Neurofeedback (NF): improving self-regulation of brain activity using a brain–computer interface.
A promising aspect of neurofeedback is that it may rely on procedural learning, thereby potentially allowing lasting effects and thus longer clinical benefit after completion of neurofeedback treatment.
Compared to non-active control treatments, NF appears to have more durable treatment effects. Studies investigating the effects of neurofeedback and control conditions directly after treatment and during a follow-up period (in which no additional neurofeedback sessions or booster sessions were performed), vary in the duration of follow-up periods.
Here we will list some of the findings in the field.
How long does the positive effect of neurofeedback training can last for?
Improvements of symptoms as well as the brain activity trained patterns have been shown to be maintained for few months up to few years (3-6 months and up to 10 years follow-up)
• In their review, Arns and Kenemans found that the clinical effects of neurofeedback were maintained across 6 and 24-month follow-up periods, with a trend for larger symptom decreases for hyperactivity/impulsivity after 24 months than after 6 months.
• This was also demonstrated by Steiner N.J in 2014. (6 months follow-up)
• A study by VAN DOREN 2019, showed a significant improvement in symptoms at FU for both inattention and hyperactivity–impulsivity in the neurofeedback conditions, which indicates that NF results in lasting effects for approximately 6 months and potentially up to 1 year, whereas effects of non-active control groups are no longer significant at FU.
• Cihan Gani showed in 2018 sustainability of training improvements at 6 months and 2 years follow up.
• J Lubar, who was one of the first in the field, did a 10-year follow-up which he reviews in his publication from 1995. Lubar's 10 years follow up showed the effects remained in 80% of ADHD children.
What if it is all a placebo effect?
The suggestion that neurofeedback training is showing improvements due to the expectation of the client that it will, have been studied from many angles. The main point that can support the fact that it in NOT a placebo effect, in the context of these article, is:
When the placebo effect shows to indeed create improvements with other type of treatments, and for various disorders, it does not show to be effective anymore in the long term. In other words: if it was due to placebo effect, the improvements are not showing anymore at a later follow-up check. This is the case also in the NF studies – the NF group maintained the improvements while the positive effects in the control group were no more significant at the follow-up. The control group also had their expectation that the procedure offered to them (that may look and feel exactly like NF session, but without the real feedback from their brain activity) will improve their symptoms (i.e. inducing placebo effect), alas, when it wasn’t NF, significant improvements were not shown later in the follow-up.
These findings support the idea that NF does indeed have a different, specific effect due to its actual training and not simply due to the non-specific or placebo effects related to the setting, the therapist–patient relationship or expectations.
Placebo control, often used interchangeably with sham (e.g., Heywood and Beale, 2003; van Dongen-Boomsma et al., 2013) or mock (e.g., Egner et al., 2002) feedback, lacks only the active core component, namely the consistent feedback contingent upon specific EEG patterns, and appears indistinguishable from the neurofeedback condition.

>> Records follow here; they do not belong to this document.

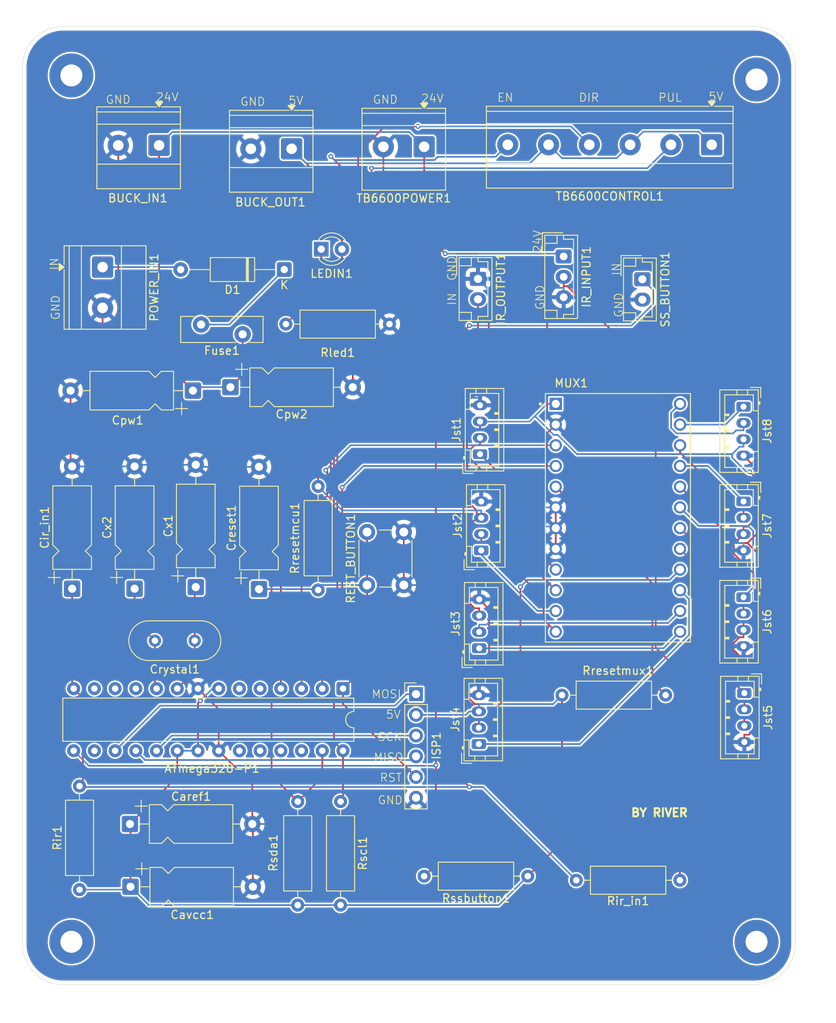
<source format=kicad_pcb>
(kicad_pcb
	(version 20241229)
	(generator "pcbnew")
	(generator_version "9.0")
	(general
		(thickness 1.6)
		(legacy_teardrops no)
	)
	(paper "A4")
	(layers
		(0 "F.Cu" signal)
		(2 "B.Cu" signal)
		(9 "F.Adhes" user "F.Adhesive")
		(11 "B.Adhes" user "B.Adhesive")
		(13 "F.Paste" user)
		(15 "B.Paste" user)
		(5 "F.SilkS" user "F.Silkscreen")
		(7 "B.SilkS" user "B.Silkscreen")
		(1 "F.Mask" user)
		(3 "B.Mask" user)
		(17 "Dwgs.User" user "User.Drawings")
		(19 "Cmts.User" user "User.Comments")
		(21 "Eco1.User" user "User.Eco1")
		(23 "Eco2.User" user "User.Eco2")
		(25 "Edge.Cuts" user)
		(27 "Margin" user)
		(31 "F.CrtYd" user "F.Courtyard")
		(29 "B.CrtYd" user "B.Courtyard")
		(35 "F.Fab" user)
		(33 "B.Fab" user)
		(39 "User.1" user)
		(41 "User.2" user)
		(43 "User.3" user)
		(45 "User.4" user)
	)
	(setup
		(pad_to_mask_clearance 0)
		(allow_soldermask_bridges_in_footprints no)
		(tenting front back)
		(pcbplotparams
			(layerselection 0x00000000_00000000_55555555_5755f5ff)
			(plot_on_all_layers_selection 0x00000000_00000000_00000000_00000000)
			(disableapertmacros no)
			(usegerberextensions no)
			(usegerberattributes yes)
			(usegerberadvancedattributes yes)
			(creategerberjobfile yes)
			(dashed_line_dash_ratio 12.000000)
			(dashed_line_gap_ratio 3.000000)
			(svgprecision 4)
			(plotframeref no)
			(mode 1)
			(useauxorigin no)
			(hpglpennumber 1)
			(hpglpenspeed 20)
			(hpglpendiameter 15.000000)
			(pdf_front_fp_property_popups yes)
			(pdf_back_fp_property_popups yes)
			(pdf_metadata yes)
			(pdf_single_document no)
			(dxfpolygonmode yes)
			(dxfimperialunits yes)
			(dxfusepcbnewfont yes)
			(psnegative no)
			(psa4output no)
			(plot_black_and_white yes)
			(sketchpadsonfab no)
			(plotpadnumbers no)
			(hidednponfab no)
			(sketchdnponfab yes)
			(crossoutdnponfab yes)
			(subtractmaskfromsilk no)
			(outputformat 1)
			(mirror no)
			(drillshape 1)
			(scaleselection 1)
			(outputdirectory "")
		)
	)
	(net 0 "")
	(net 1 "unconnected-(ATmega328-P1-PC1-Pad24)")
	(net 2 "GND")
	(net 3 "unconnected-(ATmega328-P1-PC2-Pad25)")
	(net 4 "/24V")
	(net 5 "/5V")
	(net 6 "/IR_IN")
	(net 7 "/RST")
	(net 8 "unconnected-(ATmega328-P1-PD3-Pad5)")
	(net 9 "unconnected-(ATmega328-P1-PD6-Pad12)")
	(net 10 "/MOSI")
	(net 11 "/SCK")
	(net 12 "/MISO")
	(net 13 "/PUL")
	(net 14 "/DIR")
	(net 15 "/EN")
	(net 16 "unconnected-(ATmega328-P1-PC0-Pad23)")
	(net 17 "/S{slash}S button")
	(net 18 "/SD1")
	(net 19 "/SC1")
	(net 20 "/SC2")
	(net 21 "/SD2")
	(net 22 "/SC3")
	(net 23 "/SD3")
	(net 24 "/SD4")
	(net 25 "/SC4")
	(net 26 "/SD5")
	(net 27 "/SC5")
	(net 28 "/SC6")
	(net 29 "/SD6")
	(net 30 "/SC7")
	(net 31 "/SD7")
	(net 32 "/SC0")
	(net 33 "/SD0")
	(net 34 "/SCL")
	(net 35 "/SDA")
	(net 36 "unconnected-(ATmega328-P1-PD5-Pad11)")
	(net 37 "unconnected-(ATmega328-P1-PD7-Pad13)")
	(net 38 "Net-(ATmega328-P1-XTAL1{slash}PB6)")
	(net 39 "Net-(ATmega328-P1-XTAL2{slash}PB7)")
	(net 40 "unconnected-(ATmega328-P1-PD4-Pad6)")
	(net 41 "unconnected-(ATmega328-P1-PC3-Pad26)")
	(net 42 "unconnected-(ATmega328-P1-PB2-Pad16)")
	(net 43 "Net-(D1-K)")
	(net 44 "Net-(D1-A)")
	(net 45 "Net-(IR_INPUT1-Pin_2)")
	(net 46 "Net-(LEDIN1-K)")
	(net 47 "Net-(MUX1-RST)")
	(footprint "MountingHole:MountingHole_2.7mm_Pad" (layer "F.Cu") (at 114 150))
	(footprint "MountingHole:MountingHole_2.7mm_Pad" (layer "F.Cu") (at 114 43.75))
	(footprint "Capacitor_THT:CP_Axial_L10.0mm_D4.5mm_P15.00mm_Horizontal" (layer "F.Cu") (at 121.25 143.25))
	(footprint "Capacitor_THT:CP_Axial_L10.0mm_D4.5mm_P15.00mm_Horizontal" (layer "F.Cu") (at 121.18 135.555))
	(footprint "Resistor_THT:R_Axial_DIN0309_L9.0mm_D3.2mm_P12.70mm_Horizontal" (layer "F.Cu") (at 147 132.8 -90))
	(footprint "Resistor_THT:R_Axial_DIN0309_L9.0mm_D3.2mm_P12.70mm_Horizontal" (layer "F.Cu") (at 144.25 94.15 -90))
	(footprint "Button_Switch_THT:SW_PUSH_6mm" (layer "F.Cu") (at 150.25 106.25 90))
	(footprint "Fuse:Fuse_Bourns_MF-RG400" (layer "F.Cu") (at 129.9 74.3))
	(footprint "Package_DIP:DIP-28_W7.62mm" (layer "F.Cu") (at 147.3 118.95 -90))
	(footprint "MountingHole:MountingHole_2.7mm_Pad" (layer "F.Cu") (at 198 150))
	(footprint "Connector_JST:JST_PH_B4B-PH-K_1x04_P2.00mm_Vertical" (layer "F.Cu") (at 196.5 119.5 -90))
	(footprint "Capacitor_THT:CP_Axial_L10.0mm_D4.5mm_P15.00mm_Horizontal" (layer "F.Cu") (at 128.9 82.4075 180))
	(footprint "Diode_THT:D_A-405_P12.70mm_Horizontal" (layer "F.Cu") (at 140.1 67.5575 180))
	(footprint "TCA954A_Multiplexer:TCA954A_Multiplexer" (layer "F.Cu") (at 181 98))
	(footprint "Capacitor_THT:CP_Axial_L10.0mm_D4.5mm_P15.00mm_Horizontal" (layer "F.Cu") (at 114.0925 106.7 90))
	(footprint "Capacitor_THT:CP_Axial_L10.0mm_D4.5mm_P15.00mm_Horizontal" (layer "F.Cu") (at 137 106.75 90))
	(footprint "Connector_JST:JST_PH_B4B-PH-K_1x04_P2.00mm_Vertical" (layer "F.Cu") (at 196.4 84.375 -90))
	(footprint "TerminalBlock_Phoenix:TerminalBlock_Phoenix_MKDS-1,5-6_1x06_P5.00mm_Horizontal" (layer "F.Cu") (at 192.5 52.25 180))
	(footprint "Resistor_THT:R_Axial_DIN0309_L9.0mm_D3.2mm_P12.70mm_Horizontal" (layer "F.Cu") (at 115 143.6 90))
	(footprint "Connector_JST:JST_PH_B4B-PH-K_1x04_P2.00mm_Vertical" (layer "F.Cu") (at 196.4 107.75 -90))
	(footprint "Crystal:Crystal_HC49-4H_Vertical" (layer "F.Cu") (at 129.12 113.07 180))
	(footprint "Connector_JST:JST_PH_B4B-PH-K_1x04_P2.00mm_Vertical" (layer "F.Cu") (at 196.4 96 -90))
	(footprint "Connector_JST:JST_EH_B2B-EH-A_1x02_P2.50mm_Vertical" (layer "F.Cu") (at 163.85 68.7 -90))
	(footprint "TerminalBlock_Phoenix:TerminalBlock_Phoenix_MKDS-1,5-2_1x02_P5.00mm_Horizontal" (layer "F.Cu") (at 141 52.75 180))
	(footprint "Connector_JST:JST_PH_B4B-PH-K_1x04_P2.00mm_Vertical"
		(layer "F.Cu")
		(uuid "755c78eb-9d22-49fe-8dc1-5cb6a21ee5d8")
		(at 164 114 90)
		(descr "JST PH series connector, B4B-PH-K (http://www.jst-mfg.com/product/pdf/eng/ePH.pdf), generated with kicad-footprint-generator")
		(tags "connector JST PH vertical")
		(property "Reference" "Jst3"
			(at 3 -2.9 90)
			(layer "F.SilkS")
			(uuid "29a27375-e1ea-4659-bb83-2f62abb55952")
			(effects
				(font
					(size 1 1)
					(thickness 0.15)
				)
			)
		)
		(property "Value" "CH3"
			(at 3 4 90)
			(layer "F.Fab")
			(uuid "47c0a09f-b899-40d5-991c-077678fe328f")
			(effects
				(font
					(size 1 1)
					(thickness 0.15)
				)
			)
		)
		(property "Datasheet" ""
			(at 0 0 90)
			(layer "F.Fab")
			(hide yes)
			(uuid "448a8e5d-0fde-4782-b3ca-5b78bfb37417")
			(effects
				(font
					(size 1.27 1.27)
					(thickness 0.15)
				)
			)
		)
		(property "Description" ""
			(at 0 0 90)
			(layer "F.Fab")
			(hide yes)
			(uuid "094881e9-ec27-4e61-9157-f7e614cefcc4")
			(effects
				(font
					(size 1.27 1.27)
					(thickness 0.15)
				)
			)
		)
		(property "MF" "JST Sales America Inc."
			(at 0 0 90)
			(unlocked yes)
			(layer "F.Fab")
			(hide yes)
			(uuid "ef4484a0-d67b-4d2c-88cb-a4a44c2ee241")
			(effects
				(font
					(size 1 1)
					(thickness 0.15)
				)
			)
		)
		(property "Description_1" "Conn Shrouded Header (4 Sides) HDR 4 POS 1mm Solder RA Side Entry SMD T/R"
			(at 0 0 90)
			(unlocked yes)
			(layer "F.Fab")
			(hide yes)
			(uuid "857a9e95-ec6d-469f-ba02-1b7ad8070d06")
			(effects
				(font
					(size 1 1)
					(thickness 0.15)
				)
			)
		)
		(property "COPYRIGHT" "Copyright (C) 2024 Ultra Librarian. All rights reserved."
			(at 0 0 90)
			(unlocked yes)
			(layer "F.Fab")
			(hide yes)
			(uuid "6494d49c-3a27-42dc-97ab-976b4958c843")
			(effects
				(font
					(size 1 1)
					(thickness 0.15)
				)
			)
		)
		(property "Package" "None"
			(at 0 0 90)
			(unlocked yes)
			(layer "F.Fab")
			(hide yes)
			(uuid "dd0af15c-37b1-4505-a6b4-132df247cb7b")
			(effects
				(font
					(size 1 1)
					(thickness 0.15)
				)
			)
		)
		(property "Price" "None"
			(at 0 0 90)
			(unlocked yes)
			(layer "F.Fab")
			(hide yes)
			(uuid "d6d6ef9a-2db6-4863-bf96-936b23d81e07")
			(effects
				(font
					(size 1 1)
					(thickness 0.15)
				)
			)
		)
		(property "Check_prices" "https://www.snapeda.com/parts/SM04B-SRSS-TB/JST/view-part/?ref=eda"
			(at 0 0 90)
			(unlocked yes)
			(layer "F.Fab")
			(hide yes)
			(uuid "d07bd9c1-2a74-4b4c-8c9a-90ed9d5e6d77")
			(effects
				(font
					(size 1 1)
					(thickness 0.15)
				)
			)
		)
		(property "Availability" "In Stock"
			(at 0 0 90)
			(unlocked yes)
			(layer "F.Fab")
			(hide yes)
			(uuid "0503dae9-10cd-4b75-a6e2-e0b5619dc0db")
			(effects
				(font
					(size 1 1)
					(thickness 0.15)
				)
			)
		)
		(property "SnapEDA_Link" "https://www.snapeda.com/parts/SM04B-SRSS-TB/JST/view-part/?ref=snap"
			(at 0 0 90)
			(unlocked yes)
			(layer "F.Fab")
			(hide yes)
			(uuid "43847a1a-9c67-4a5c-bbb0-af315b53eeb4")
			(effects
				(font
					(size 1 1)
					(thickness 0.15)
				)
			)
		)
		(property "MP" "SM04B-SRSS-TB"
			(at 0 0 90)
			(unlocked yes)
			(layer "F.Fab")
			(hide yes)
			(uuid "c3eca519-db9c-46a5-9003-26dc7df8fe5a")
			(effects
				(font
					(size 1 1)
					(thickness 0.15)
				)
			)
		)
		(property "MFR_NAME" "JST"
			(at 0 0 90)
			(unlocked yes)
			(layer "F.Fab")
			(hide yes)
			(uuid "0dadf348-ba46-4ead-8535-a5bf78ee5ad7")
			(effects
				(font
					(size 1 1)
					(thickness 0.15)
				)
			)
		)
		(property "MANUFACTURER_PART_NUMBER" "SM04B-SRSS-TB"
			(at 0 0 90)
			(unlocked yes)
			(layer "F.Fab")
			(hide yes)
			(uuid "fb4ed2d0-352b-4824-ac47-aa6e2660f26c")
			(effects
				(font
					(size 1 1)
					(thickness 0.15)
				)
			)
		)
		(property "Sim.Device" ""
			(at 0 0 90)
			(unlocked yes)
			(layer "F.Fab")
			(hide yes)
			(uuid "72f19e67-b36c-42a8-ae9c-38a7b5ad784b")
			(effects
				(font
					(size 1 1)
					(thickness 0.15)
				)
			)
		)
		(property "Sim.Pins" ""
			(at 0 0 90)
			(unlocked yes)
			(layer "F.Fab")
			(hide yes)
			(uuid "e3778857-2a9d-451f-ae79-340da9c64e33")
			(effects
				(font
					(size 1 1)
					(thickness 0.15)
				)
			)
		)
		(property "Sim.Type" ""
			(at 0 0 90)
			(unlocked yes)
			(layer "F.Fab")
			(hide yes)
			(uuid "2d33bb0b-6020-4445-8cac-c86108313163")
			(effects
				(font
					(size 1 1)
					(thickness 0.15)
				)
			)
		)
		(path "/e4b091d1-56fa-4a9e-8422-1cf7ecb9ba4f")
		(sheetname "/")
		(sheetfile "Conveyor_Belt_Main_Board.kicad_sch")
		(attr through_hole)
		(fp_line
			(start -1.11 -2.11)
			(end -2.36 -2.11)
			(stroke
				(width 0.12)
				(type solid)
			)
			(layer "F.SilkS")
			(uuid "0ce935cc-0a3d-440c-aa7d-98e28e85ee9b")
		)
		(fp_line
			(start -2.36 -2.11)
			(end -2.36 -0.86)
			(stroke
				(width 0.12)
				(type solid)
			)
			(layer "F.SilkS")
			(uuid "6f1a7d4f-2696-47d1-80b1-28d051291d49")
		)
		(fp_line
			(start -0.3 -2.01)
			(end -0.6 -2.01)
			(stroke
				(width 0.12)
				(type solid)
			)
			(layer "F.SilkS")
			(uuid "34edbe9a-2c2e-4be3-b25c-5377711a5687")
		)
		(fp_line
			(start -0.6 -2.01)
			(end -0.6 -1.81)
			(stroke
				(width 0.12)
				(type solid)
			)
			(layer "F.SilkS")
			(uuid "1836d1df-0a91-470d-be54-7e9e232705f1")
		)
		(fp_line
			(start -0.3 -1.91)
			(end -0.6 -1.91)
			(stroke
				(width 0.12)
				(type solid)
			)
			(layer "F.SilkS")
			(uuid "5a21e630-3f3d-4daf-851c-a073a7590ef9")
		)
		(fp_line
			(start 8.06 -1.81)
			(end -2.06 -1.81)
			(stroke
				(width 0.12)
				(type solid)
			)
			(layer "F.SilkS")
			(uuid "1c282b7c-7f8f-492c-a686-6d2a7e82bbea")
		)
		(fp_line
			(start 0.5 -1.81)
			(end 0.5 -1.2)
			(stroke
				(width 0.12)
				(type solid)
			)
			(layer "F.SilkS")
			(uuid "a95f6861-8f1a-4afc-9afa-10dfa1a
... [491237 chars truncated]
</source>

This typically implies that non-contingent sham feedback is provided to the participant during the training, either by frequently changing contingencies with real data (e.g., Heywood and Beale, 2003), by using simulated EEG-like data or feedback (e.g., Logemann et al., 2010; van Dongen-Boomsma et al., 2013), or pre-recorded data, which all may be combined with contingent feedback of real artifacts (Kerson and Collaborative Neurofeedback Group, 2013).
References
Arns M, Kenemans JL. Neurofeedback in ADHD and insomnia: vigilance stabilization through sleep spindles and circadian networks. Neurosci Biobehav Rev. 2014;44:183–194.
Van Doren, J., Arns, M., Heinrich, H., Vollebregt, M. A., Strehl, U., & K Loo, S. (2019). Sustained effects of neurofeedback in ADHD: a systematic review and meta-analysis. European child & adolescent psychiatry, 28(3), 293–305. https://doi.org/10.1007/s00787-018-1121-4
Gani, Cihan & Birbaumer, Niels & Strehl, Ute. (2008). Long term effects after feedback of slow cortical potentials and of theta-beta-amplitudes in children with attentiondeficit/hyperactivity disorder (ADHD). International Journal of Bioelectromagnetism www.ijbem.org. 10. 209-232.
Lubar, J. F. (1995). Neurofeedback for the management of attention-deficit hyperactivity disorders. In M. S. Schwartz (Ed.), Biofeedback: A practitioner’s guide (pp. 493–522). New York, NY: Guilford.